Don't get me wrong. I appreciate all that you've done for me. After all, there are worse days and ways to be born.

I am most especially grateful for that birthday back in grade school on which you granted me a most glorious Snow Day. That, dear birthday gods, is what I'm talkin' about!

However. . .

Thing One: I am awoken at 6 am by the guy down the hall, in the midst of what was clearly a domestic quarrel of some kind, screaming at his partner to let him back into the apartment as he tried to beat down the door with his fist. The only good I can find in this is that I was awoken from a nightmare in which I was dreaming that a certain someone was at my door instead of down the hall and a perfect stranger.

Thing Two: I woke up feeling like arse. Birthday. Arse. Do not despair. The irony of this is not lost on me. Please note that I specifically stated that I did not want birthday arse of any kind.

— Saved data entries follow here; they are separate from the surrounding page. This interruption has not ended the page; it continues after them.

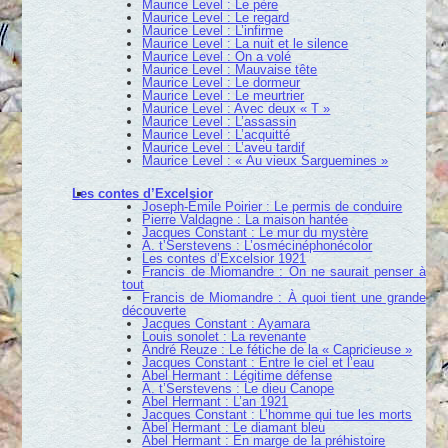
Maurice Level : Le père
Maurice Level : Le regard
Maurice Level : L’infirme
Maurice Level : La nuit et le silence
Maurice Level : On a volé
Maurice Level : Mauvaise tête
Maurice Level : Le dormeur
Maurice Level : Le meurtrier
Maurice Level : Avec deux « T »
Maurice Level : L’assassin
Maurice Level : L’acquitté
Maurice Level : L’aveu tardif
Maurice Level : « Au vieux Sarguemines »
Les contes d’Excelsior
Joseph-Émile Poirier : Le permis de conduire
Pierre Valdagne : La maison hantée
Jacques Constant : Le mur du mystère
A. t’Serstevens : L’osmécinéphonécolor
Les contes d’Excelsior 1921
Francis de Miomandre : On ne saurait penser à
tout
Francis de Miomandre : À quoi tient une grande
découverte
Jacques Constant : Ayamara
Louis sonolet : La revenante
André Reuze : Le fétiche de la « Capricieuse »
Jacques Constant : Entre le ciel et l’eau
Abel Hermant : Légitime défense
A. t’Serstevens : Le dieu Canope
Abel Hermant : L’an 1921
Jacques Constant : L’homme qui tue les morts
Abel Hermant : Le diamant bleu
Abel Hermant : En marge de la préhistoire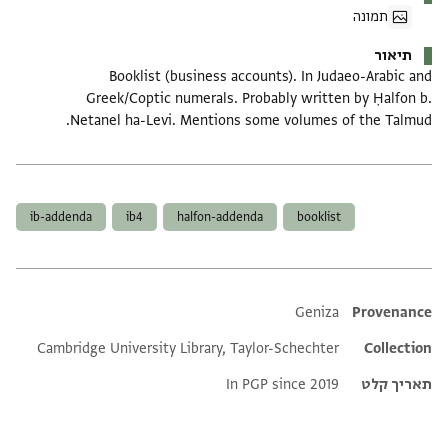
תמונה
תיאור
Booklist (business accounts). In Judaeo-Arabic and
Greek/Coptic numerals. Probably written by Ḥalfon b.
Netanel ha-Levi. Mentions some volumes of the Talmud.
תגים
ib-addenda
ib4
halfon-addenda
booklist
Additional metadata
Geniza
Provenance
Cambridge University Library, Taylor-Schechter
Collection
תאריך קלט
In PGP since 2019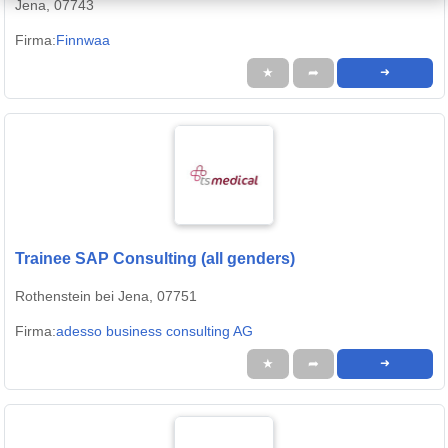
Jena, 07743
Firma:
Finnwaa
★
➦
➜
Trainee SAP Consulting (all genders)
Rothenstein bei Jena, 07751
Firma:
adesso business consulting AG
★
➦
➜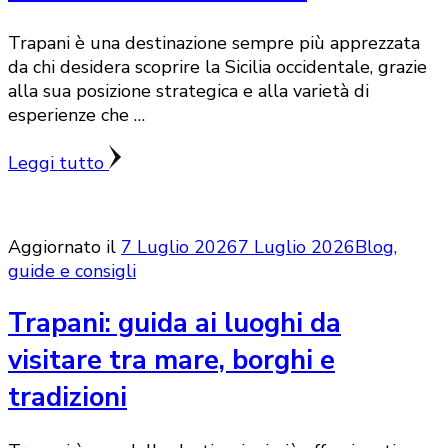
Trapani è una destinazione sempre più apprezzata
da chi desidera scoprire la Sicilia occidentale, grazie
alla sua posizione strategica e alla varietà di
esperienze che …
Leggi tutto
Aggiornato il
7 Luglio 2026
7 Luglio 2026
Blog,
guide e consigli
Trapani: guida ai luoghi da
visitare tra mare, borghi e
tradizioni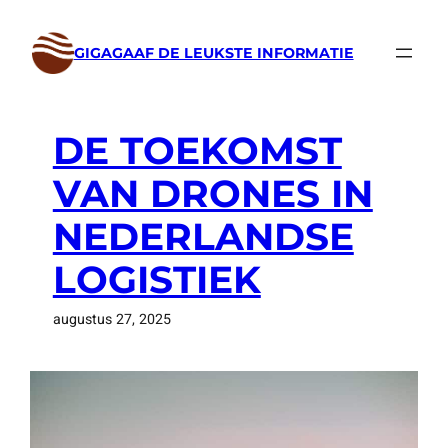
Ga
naar
GIGAGAAF DE LEUKSTE INFORMATIE
de
inhoud
DE TOEKOMST
VAN DRONES IN
NEDERLANDSE
LOGISTIEK
augustus 27, 2025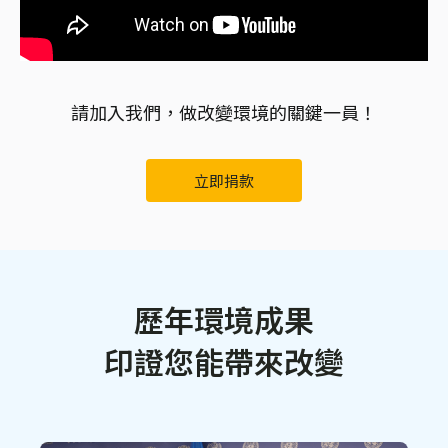
請加入我們，做改變環境的關鍵一員！
立即捐款
歷年環境成果
印證您能帶來改變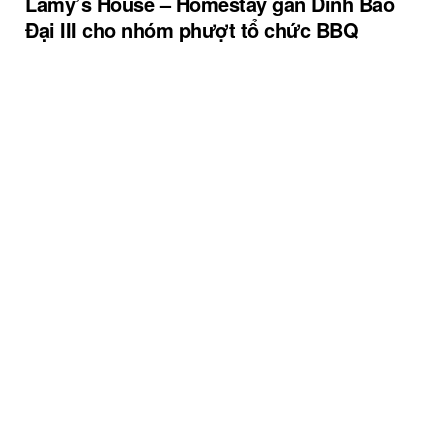
Lamy’s House – Homestay gần Dinh Bảo
Đại III cho nhóm phượt tổ chức BBQ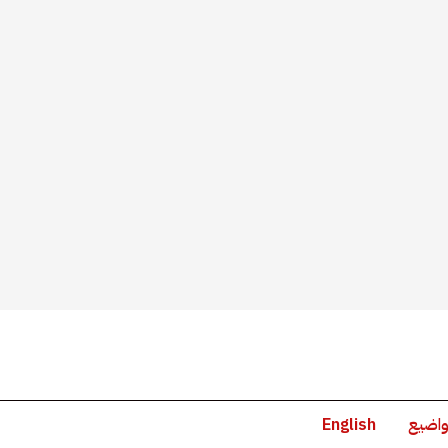
واضيع
English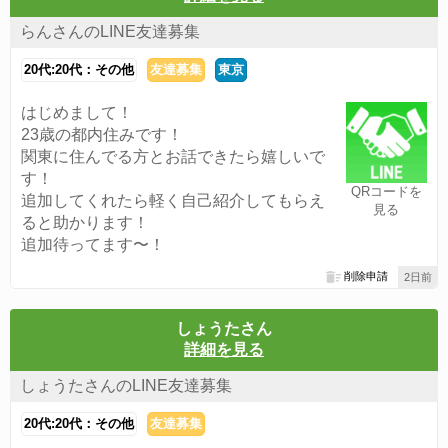
らんさんのLINE友達募集
20代:20代：その他
友達募集
東京
はじめまして！
23歳の都内住みです！
関東に住んでる方とお話できたら嬉しいで
す！
QRコードを
追加してくれたら軽く自己紹介してもらえ
見る
ると助かります！
追加待ってます〜！
削除申請
2日前
しょうたさん
詳細を見る
しょうたさんのLINE友達募集
20代:20代：その他
友達募集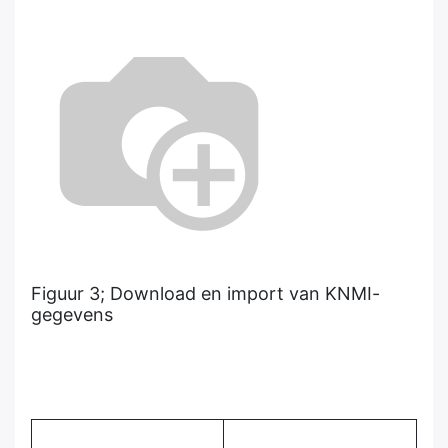
Figuur 3; Download en import van KNMI-
gegevens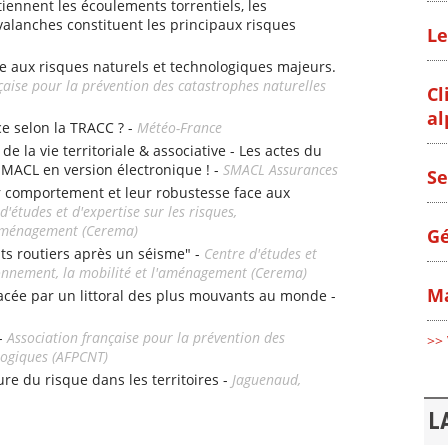
iennent les écoulements torrentiels, les
alanches constituent les principaux risques
Le
e aux risques naturels et technologiques majeurs.
çaise pour la prévention des catastrophes naturelles
Cl
al
ce selon la TRACC ? -
Météo-France
e la vie territoriale & associative - Les actes du
SMACL en version électronique ! -
SMACL Assurances
Se
r comportement et leur robustesse face aux
d'études et d'expertise sur les risques,
l'aménagement (Cerema)
Gé
nts routiers après un séisme" -
Centre d'études et
ironnement, la mobilité et l'aménagement (Cerema)
Ma
e par un littoral des plus mouvants au monde -
 -
Association française pour la prévention des
>> 
logiques (AFPCNT)
ture du risque dans les territoires -
Jaguenaud,
L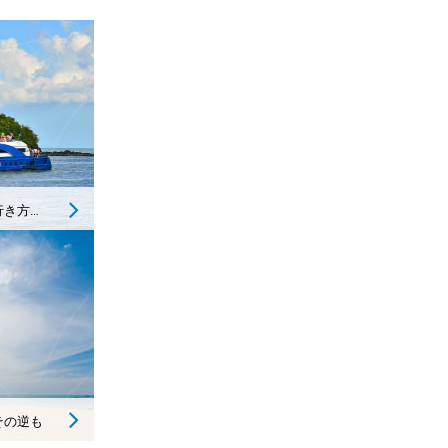
プーケット空港からランタ島への行き方と逆の行き方
その逆も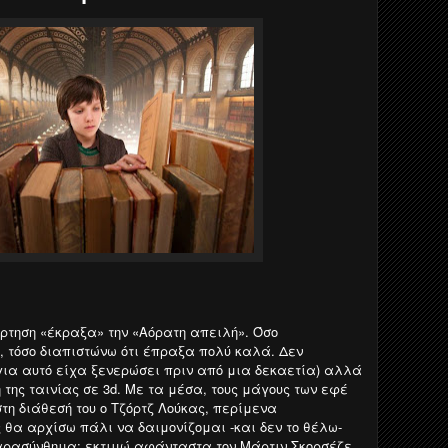
ρτηση «έκραξα» την «Αόρατη απειλή». Όσο
, τόσο διαπιστώνω ότι έπραξα πολύ καλά. Δεν
για αυτό είχα ξενερώσει πριν από μια δεκαετία) αλλά
 της ταινίας σε 3d. Με τα μέσα, τους μάγους των εφέ
τη διάθεσή του ο Τζόρτζ Λούκας, περίμενα
 θα αρχίσω πάλι να δαιμονίζομαι -και δεν το θέλω-
παρασύνθημα: εκτιμώ αφάνταστα τον Μάρτιν Σκορσέζε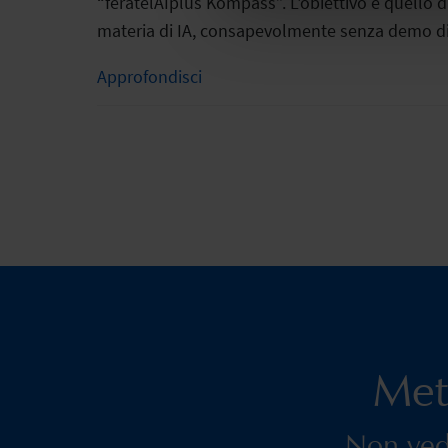
“feratelAIplus Kompass”. L'obiettivo è quello di
materia di IA, consapevolmente senza demo di
Approfondisci
Mett
Non vedi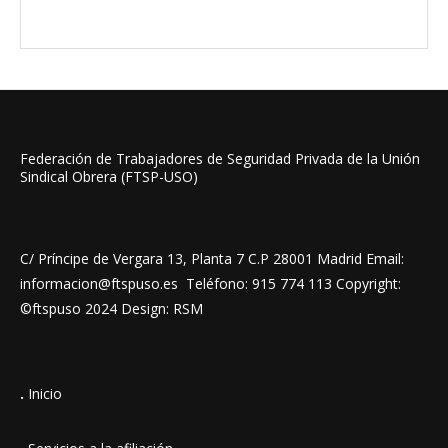
Federación de Trabajadores de Seguridad Privada de la Unión
Sindical Obrera (FTSP-USO)
C/ Príncipe de Vergara 13, Planta 7 C.P 28001 Madrid Email:
informacion@ftspuso.es Teléfono: 915 774 113 Copyright:
©ftspuso 2024 Design: RSM
.
Inicio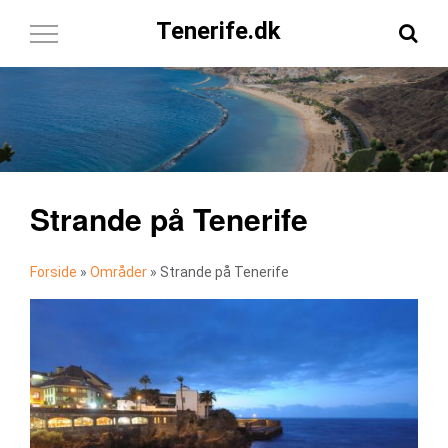
Tenerife.dk
Toggle
Navigation
Strande på Tenerife
Forside
»
Områder
»
Strande på Tenerife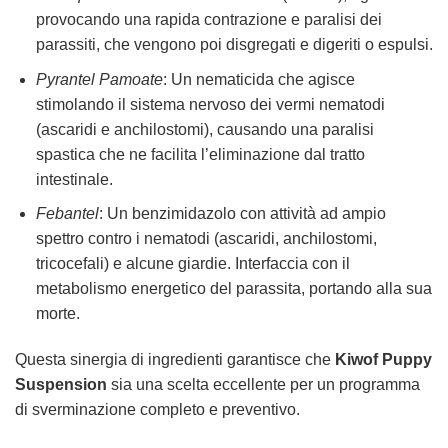
provocando una rapida contrazione e paralisi dei
parassiti, che vengono poi disgregati e digeriti o espulsi.
Pyrantel Pamoate
: Un nematicida che agisce
stimolando il sistema nervoso dei vermi nematodi
(ascaridi e anchilostomi), causando una paralisi
spastica che ne facilita l’eliminazione dal tratto
intestinale.
Febantel
: Un benzimidazolo con attività ad ampio
spettro contro i nematodi (ascaridi, anchilostomi,
tricocefali) e alcune giardie. Interfaccia con il
metabolismo energetico del parassita, portando alla sua
morte.
Questa sinergia di ingredienti garantisce che
Kiwof Puppy
Suspension
sia una scelta eccellente per un programma
di sverminazione completo e preventivo.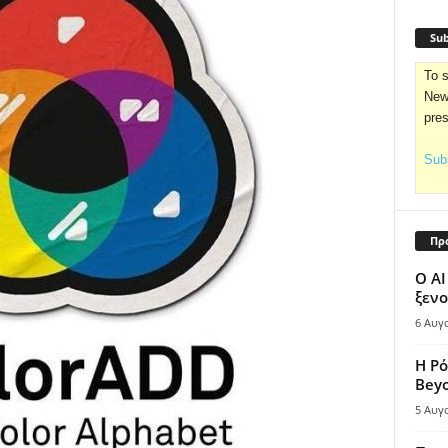
Sub
To s
News
pre
Subs
Πρ
Ο AI
ξενο
6 Αυγ
Η Ρό
Bey
5 Αυγ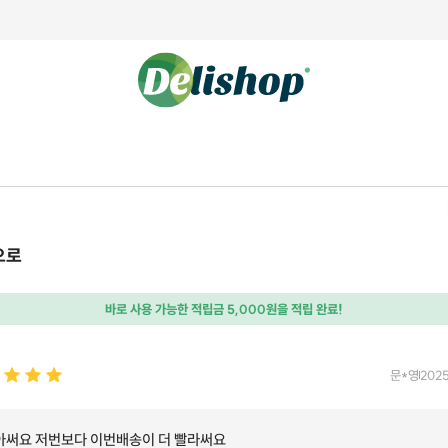
으로
바로 사용 가능한 적립금 5,000원을 적립 완료!
문*영
2025
아써요 저번보다 이번배송이 더 빨라써요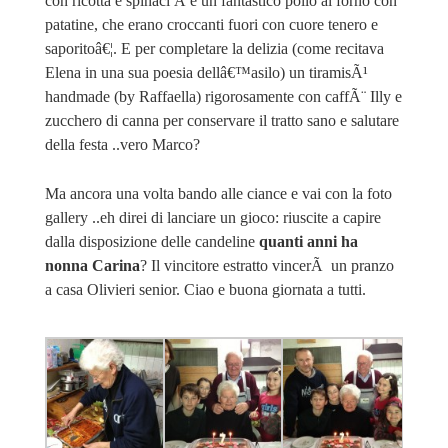
con ricotta e spinaci Â e un fantastico pollo al forno con
patatine, che erano croccanti fuori con cuore tenero e
saporitoâ€¦. E per completare la delizia (come recitava
Elena in una sua poesia dellâ€™asilo) un tiramisÃ¹
handmade (by Raffaella) rigorosamente con caffÃ¨ Illy e
zucchero di canna per conservare il tratto sano e salutare
della festa ..vero Marco?
Ma ancora una volta bando alle ciance e vai con la foto
gallery ..eh direi di lanciare un gioco: riuscite a capire
dalla disposizione delle candeline
quanti anni ha
nonna Carina
? Il vincitore estratto vincerÃ un pranzo
a casa Olivieri senior. Ciao e buona giornata a tutti.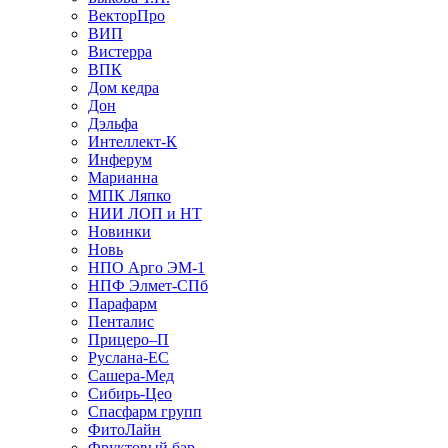
ВекторПро
ВИП
Вистерра
ВПК
Дом кедра
Дон
Дэльфа
Интеллект-К
Инферум
Марианна
МПК Ляпко
НИИ ЛОП и НТ
Новинки
Новь
НПО Арго ЭМ-1
НПФ Элмет-СПб
Парафарм
Пенталис
Прицеро–П
Руслана-ЕС
Сашера-Мед
Сибирь-Цео
Спасфарм групп
ФитоЛайн
Фруктовый бар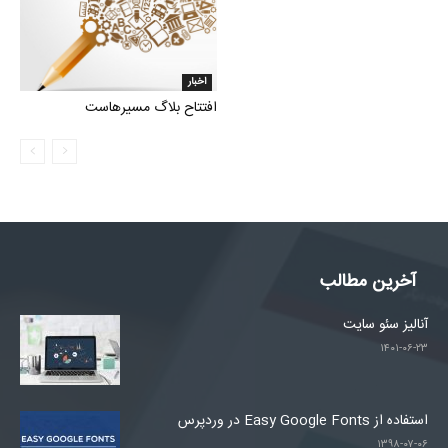
اخبار
افتتاح بلاگ مسیرهاست
آخرین مطالب
آنالیز سئو سایت
۱۴۰۱-۰۶-۲۳
استفاده از Easy Google Fonts در وردپرس
۱۳۹۸-۰۷-۰۶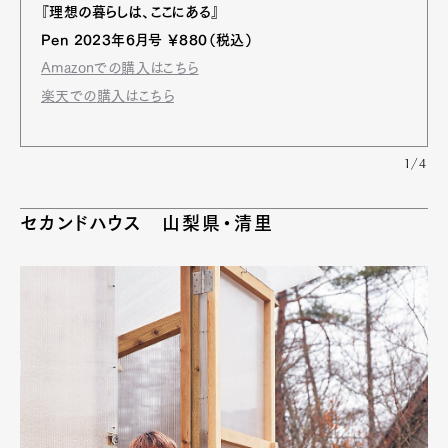
『理想の暮らしは、ここにある』
Pen 2023年6月号 ￥880（税込）
Amazonでの購入はこちら
楽天での
購入はこちら
1/4
セカンドハウス 山梨県・清里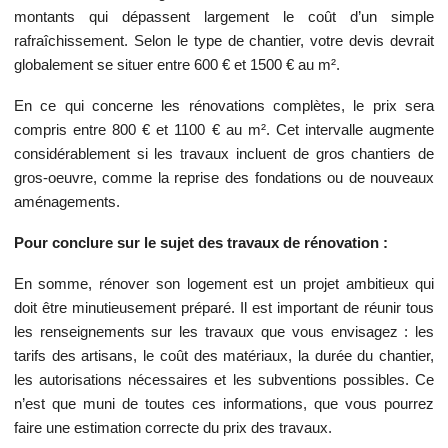
montants qui dépassent largement le coût d’un simple
rafraîchissement. Selon le type de chantier, votre devis devrait
globalement se situer entre 600 € et 1500 € au m².
En ce qui concerne les rénovations complètes, le prix sera
compris entre 800 € et 1100 € au m². Cet intervalle augmente
considérablement si les travaux incluent de gros chantiers de
gros-oeuvre, comme la reprise des fondations ou de nouveaux
aménagements.
Pour conclure sur le sujet des travaux de rénovation :
En somme, rénover son logement est un projet ambitieux qui
doit être minutieusement préparé. Il est important de réunir tous
les renseignements sur les travaux que vous envisagez : les
tarifs des artisans, le coût des matériaux, la durée du chantier,
les autorisations nécessaires et les subventions possibles. Ce
n’est que muni de toutes ces informations, que vous pourrez
faire une estimation correcte du prix des travaux.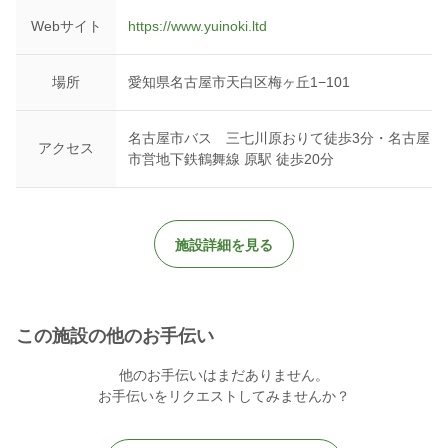
https://yuinoki.ltd
Webサイト
https://www.yuinoki.ltd
▼YouTube
http://www.youtube.com/channel/UClDAxgfcMjXLvMVWTX7p2eg?
場所
愛知県名古屋市天白区梅ヶ丘1−101
sub_confirmation=1
名古屋市バス 三七川原おりて徒歩3分・名古屋
日程については下記の予定以外でも調整可能です。気軽にご相談
アクセス
市営地下鉄鶴舞線 原駅 徒歩20分
ください。
施設詳細を見る
この施設の他のお手伝い
他のお手伝いはまだありません。
お手伝いをリクエストしてみませんか？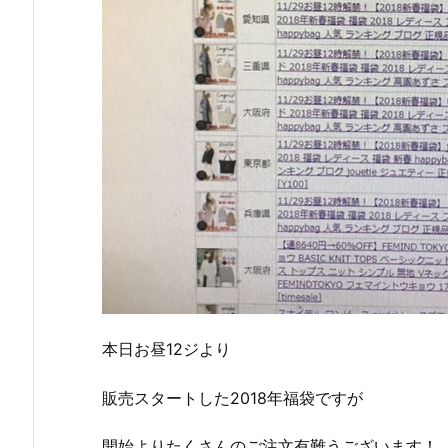
本日お昼12ジより
販売スタートした2018年福袋ですが
開始よりたくさんのご注文有難うございます！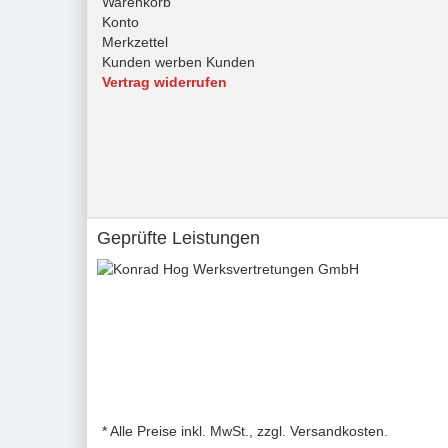
Warenkorb
Konto
Merkzettel
Kunden werben Kunden
Vertrag widerrufen
Geprüfte Leistungen
* Alle Preise inkl. MwSt., zzgl. Versandkosten.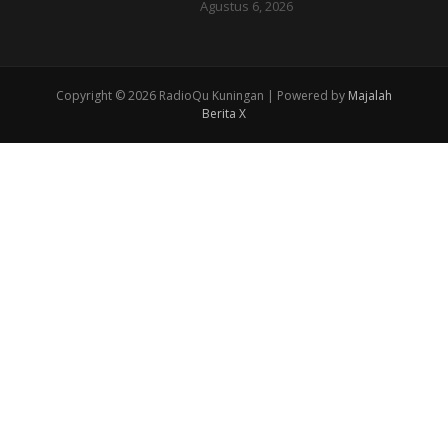
Agustus 6, 2026
Copyright © 2026 RadioQu Kuningan | Powered by
Majalah
Berita X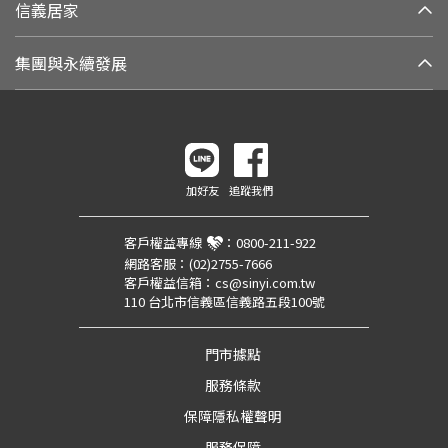
信義居家
集團與永續發展
加好友
追蹤我們
客戶權益專線
：
0800-211-922
網路客服：
(02)2755-7666
客戶權益信箱：
cs@sinyi.com.tw
110 台北市信義區信義路五段100號
門市據點
服務條款
保障隱私權聲明
服務保障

I didn't get greedy. I eagerly await notice of what misdemeanor has so greviously vexed you, birthday gods, for which I must be punished by being knocked, to borrow the harlot's turn of phrase, "arse over teakettle", on my Twenty-Fifth Birthday. I eagerly await the opportunity to rectify it post haste.

Thing Three: It's snowing. It's the first real snow of the year. While some like snow - even me sometimes, I am somewhat concerned that this will put a damper on the turn-out for my birthday celebration tonight.

Therefore, I would like a redo. I'm going to curl up with a cup of homemade (by me!) chicken noodle soup and my knitting in the hope that you come around to my way of thinking.

Thank you for your kind consideration.